Task prompt:
Search the material below for the string "APERTURE" and extract each line that has it.

*** Block opens ***

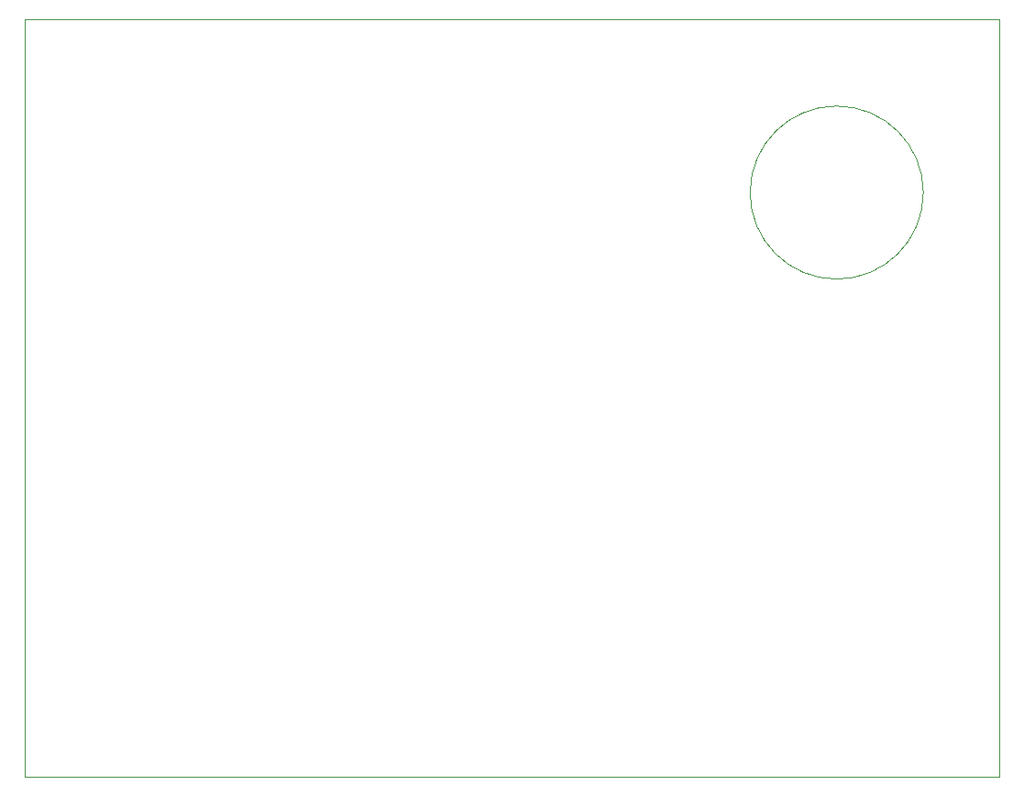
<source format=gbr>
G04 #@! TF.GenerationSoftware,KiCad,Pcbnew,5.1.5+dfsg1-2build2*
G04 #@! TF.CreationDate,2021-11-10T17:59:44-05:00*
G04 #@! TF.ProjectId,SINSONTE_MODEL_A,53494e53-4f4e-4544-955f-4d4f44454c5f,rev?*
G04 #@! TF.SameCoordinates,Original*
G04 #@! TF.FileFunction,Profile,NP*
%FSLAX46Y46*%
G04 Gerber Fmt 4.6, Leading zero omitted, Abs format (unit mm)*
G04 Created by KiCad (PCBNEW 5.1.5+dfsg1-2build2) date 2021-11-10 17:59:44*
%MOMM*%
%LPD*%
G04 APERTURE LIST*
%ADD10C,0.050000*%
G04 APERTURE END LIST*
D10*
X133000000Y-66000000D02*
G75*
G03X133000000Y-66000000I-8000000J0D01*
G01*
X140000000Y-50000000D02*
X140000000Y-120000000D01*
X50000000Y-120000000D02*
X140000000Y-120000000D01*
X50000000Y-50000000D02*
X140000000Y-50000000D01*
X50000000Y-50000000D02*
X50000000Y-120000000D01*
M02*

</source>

*** Block closes ***

Task result:
G04 APERTURE LIST*
G04 APERTURE END LIST*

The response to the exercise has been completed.